Socci is right Sally Ann is really for 5+.

JJ is also right, making friends with childen similar to your son is great. We did this through local branch of NAS who are good at buddying you up with people that you will have common ground with.

We did NAS Earlybird course aimed at pre school autistic children. Although in our area there are only 18 places per year. All the children in our group were at a similar level.

Portage is good and our portage run a playgroup, they can also let you know what is available in your area

QueenEagle · 05/01/2007 15:13

I thought the Sally-Anne test might be a bit too early for him yet.

A woman from the CDC contacted me today to see how the paed appt went; she has done some work with ds3 on language and comprehension in the past at home. She seemed quite helpful and has given me the Ed Psych tel no to chase up as it will be important for things to be in place and all teachers aware of his needs when he starts in April.

She seemed to think however that because he got excited about opening presents at xmas time - that shows he doesn't have a classic autistic mind iyswim.

I have to admit to feeling a bit confused because on one hand I have one professional telling me he is almost certainly autistic and then another telling me he only has some characteristics of autism but isn't strictly autistic. What on earth do I tell other people to explain his behaviour - is he or isn't he? Today this is doing my head in a bit.

JimJams - I will contact the helpline first thing next week, thanks for the advice

OP posts:
coppertop · 05/01/2007 15:38

The comment about the presents is just silly IMHO. Ds2 was certainly very excited about opening his presents this Christmas. Ds1 (6.5yrs) only really 'got' Christmas when he was 5yrs old and still isn't keen on surprises but still enjoyed Christmas morning this year. One thing I've learnt since discovering that both of my boys are autistic is that there isn't a lot that all children with autism do/don't do. They are all so different.

Jimjams2 · 05/01/2007 16:46

I was told that ds1 couldn't be autistic as he picked up some toys when I told him to! He is, severely. Ds1 didn't understand the concept of presents until he was about 5 (but that prob has to do with learning difficulties rather than autism). Now he loves presents. I've been trying to take the tree down all week- each time he cries. he likes the lights and the decorations.

Tiggiwinkle · 05/01/2007 17:11

My DS (aged 7 and with AS) was also very excited about opening his presnets QE. (He does like to maintain control of the proceedings by insisting that we open them in a strict order and gets stressed if anyone tries to open one "out of turn", though!)
He did used to say that he didn't like getting surprises, but seems a bit better about this now.

**DATASET**
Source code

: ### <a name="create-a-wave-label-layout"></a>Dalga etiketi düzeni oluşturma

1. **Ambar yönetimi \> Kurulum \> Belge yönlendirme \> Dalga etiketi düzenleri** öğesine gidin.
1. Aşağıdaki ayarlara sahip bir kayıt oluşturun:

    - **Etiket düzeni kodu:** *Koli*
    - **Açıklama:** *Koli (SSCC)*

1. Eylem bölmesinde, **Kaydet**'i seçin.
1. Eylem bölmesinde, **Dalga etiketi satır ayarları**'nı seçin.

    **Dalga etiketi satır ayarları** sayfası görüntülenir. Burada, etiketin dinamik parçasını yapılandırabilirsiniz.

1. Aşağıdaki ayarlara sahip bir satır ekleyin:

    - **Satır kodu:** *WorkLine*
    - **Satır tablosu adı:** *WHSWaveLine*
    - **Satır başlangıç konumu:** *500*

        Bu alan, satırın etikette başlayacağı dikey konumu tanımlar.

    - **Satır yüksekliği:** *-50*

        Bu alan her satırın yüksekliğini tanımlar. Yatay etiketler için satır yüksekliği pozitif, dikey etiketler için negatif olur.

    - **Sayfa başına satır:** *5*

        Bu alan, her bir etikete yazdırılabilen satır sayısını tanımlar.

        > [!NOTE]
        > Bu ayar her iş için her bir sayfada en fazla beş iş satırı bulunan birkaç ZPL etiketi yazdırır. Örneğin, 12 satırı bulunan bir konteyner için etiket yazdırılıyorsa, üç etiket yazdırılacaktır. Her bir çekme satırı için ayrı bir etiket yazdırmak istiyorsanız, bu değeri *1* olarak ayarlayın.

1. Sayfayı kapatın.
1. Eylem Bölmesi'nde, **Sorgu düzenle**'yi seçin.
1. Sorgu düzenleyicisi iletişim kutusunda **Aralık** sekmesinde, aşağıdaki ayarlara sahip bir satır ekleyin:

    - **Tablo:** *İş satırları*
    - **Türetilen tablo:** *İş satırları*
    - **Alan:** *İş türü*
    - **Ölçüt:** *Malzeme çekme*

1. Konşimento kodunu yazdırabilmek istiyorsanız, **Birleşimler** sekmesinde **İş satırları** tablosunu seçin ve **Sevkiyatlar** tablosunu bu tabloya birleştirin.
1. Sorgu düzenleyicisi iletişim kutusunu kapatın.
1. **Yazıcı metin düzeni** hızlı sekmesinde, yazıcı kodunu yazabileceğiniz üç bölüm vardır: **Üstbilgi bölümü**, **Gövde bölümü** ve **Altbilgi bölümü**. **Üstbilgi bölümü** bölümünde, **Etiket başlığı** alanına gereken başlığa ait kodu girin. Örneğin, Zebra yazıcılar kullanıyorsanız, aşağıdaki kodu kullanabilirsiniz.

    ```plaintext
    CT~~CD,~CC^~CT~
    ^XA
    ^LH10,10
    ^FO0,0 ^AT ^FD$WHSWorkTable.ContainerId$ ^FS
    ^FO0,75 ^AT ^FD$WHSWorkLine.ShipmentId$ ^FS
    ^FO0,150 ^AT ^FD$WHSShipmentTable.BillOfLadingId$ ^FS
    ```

**TASK**
According to the forum thread, how many places per year does the NAS Earlybird course have in the area of the poster who took it?

**OUTPUT**
Only 18 places per year.